# Cricket/bug catcher



## Gaz1987 (Jan 28, 2008)

Hi everyone,
right this is going to make a few people laugh I need a good cricket catcher of some kind. 
One which you can leave on the ground to collect escaped crickets all sizes.

The reason why.:blush:

The odd few crickets here and there are not a problem but this morning while i was half asleep i decided to feed some of my animals and lift my cricket box up which contained around 400 small crickets lol and you can guess what happened next i dropped it :whistling2: the box emptyed itself all over my bedroom floor letting them run for there lives i only managed to put around 20 back in the tub.

Any ideas?


----------



## Gaz1987 (Jan 28, 2008)

Anyone know???


----------



## Ben.M (Mar 2, 2008)

Unless you have a very hungry cat, i dont think there is any way of catching crix, especialy that many


----------



## Gaz1987 (Jan 28, 2008)

lol ok thanks. I know that there are types of catchers for crickets and roaches but was just wondering if anyone can recommend some.


----------



## AuntyLizard (Feb 7, 2007)

you can get something like this... lol if you google it you can find out where to get it too.. They are not expensive










Liz


----------



## Gaz1987 (Jan 28, 2008)

Thanks i did look at that those but they are not quite what i was after.

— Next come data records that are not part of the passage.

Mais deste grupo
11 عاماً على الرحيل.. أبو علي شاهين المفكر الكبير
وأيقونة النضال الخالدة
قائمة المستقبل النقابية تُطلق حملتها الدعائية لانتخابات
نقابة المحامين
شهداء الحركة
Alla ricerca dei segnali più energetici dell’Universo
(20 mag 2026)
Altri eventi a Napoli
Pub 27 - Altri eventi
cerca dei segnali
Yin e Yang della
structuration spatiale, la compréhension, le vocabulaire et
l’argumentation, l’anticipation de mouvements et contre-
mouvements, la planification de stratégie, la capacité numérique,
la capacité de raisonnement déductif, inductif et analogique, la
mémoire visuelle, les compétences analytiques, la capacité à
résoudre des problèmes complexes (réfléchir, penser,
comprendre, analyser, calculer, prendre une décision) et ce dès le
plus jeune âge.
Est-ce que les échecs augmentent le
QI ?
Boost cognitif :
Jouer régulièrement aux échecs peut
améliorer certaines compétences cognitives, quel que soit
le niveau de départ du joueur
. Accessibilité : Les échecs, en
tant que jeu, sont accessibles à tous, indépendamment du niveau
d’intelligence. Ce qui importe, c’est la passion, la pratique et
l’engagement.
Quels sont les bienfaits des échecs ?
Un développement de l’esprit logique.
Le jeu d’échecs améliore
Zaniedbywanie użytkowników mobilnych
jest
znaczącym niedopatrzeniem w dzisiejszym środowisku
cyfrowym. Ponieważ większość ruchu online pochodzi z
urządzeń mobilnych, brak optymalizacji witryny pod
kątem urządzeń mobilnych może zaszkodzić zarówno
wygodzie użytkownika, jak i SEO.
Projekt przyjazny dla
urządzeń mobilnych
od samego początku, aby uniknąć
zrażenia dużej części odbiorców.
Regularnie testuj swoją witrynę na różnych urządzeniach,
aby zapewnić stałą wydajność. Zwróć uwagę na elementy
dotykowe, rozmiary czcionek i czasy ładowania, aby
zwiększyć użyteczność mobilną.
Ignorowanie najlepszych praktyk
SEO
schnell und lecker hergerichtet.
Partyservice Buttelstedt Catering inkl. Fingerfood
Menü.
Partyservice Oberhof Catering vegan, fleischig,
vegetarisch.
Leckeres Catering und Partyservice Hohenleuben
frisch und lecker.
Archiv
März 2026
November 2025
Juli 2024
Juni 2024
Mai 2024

I am after something that i can put on the ground and leave.


----------



## Amyboo (Nov 11, 2007)

hey

you could try some venus fly traps or similar carniverous plant.

we got some from www.hantsflytrap.com

least you could leave them alone and let them eat them. Not saying they would catch 400 but it may help.

good luck!


----------



## Gaz1987 (Jan 28, 2008)

good idea trouble is i would proberly have fat plants lol :whistling2:


----------



## Ferret1959 (Jul 16, 2008)

Hey ya go.
Take your pick. 

cockroach traps, Home Garden, Business, Office Industrial, Wholesale Job Lots items at low prices on eBay.co.uk


----------



## LauraMartin (Apr 15, 2008)

double sided tape all over your room, specially int he corners and round the skirting boards. thats all i can think of.


----------



## Gaz1987 (Jan 28, 2008)

ok thanks eveyone il have a look about its a nightmare crickets jumping roung every night.:bash:


----------



## Dragonfir3 (Oct 19, 2008)

One word Dyson.....that or you could get some loo/kitchen roll Tubes seal one end (Tape will do ) put some fish food in it n keep checking every few hour then just tip em back in the container


----------



## Gaz1987 (Jan 28, 2008)

ok cool thanks i may try that at the moment i am just catching them still when i see them dont think there can be many more now i hope lol.


----------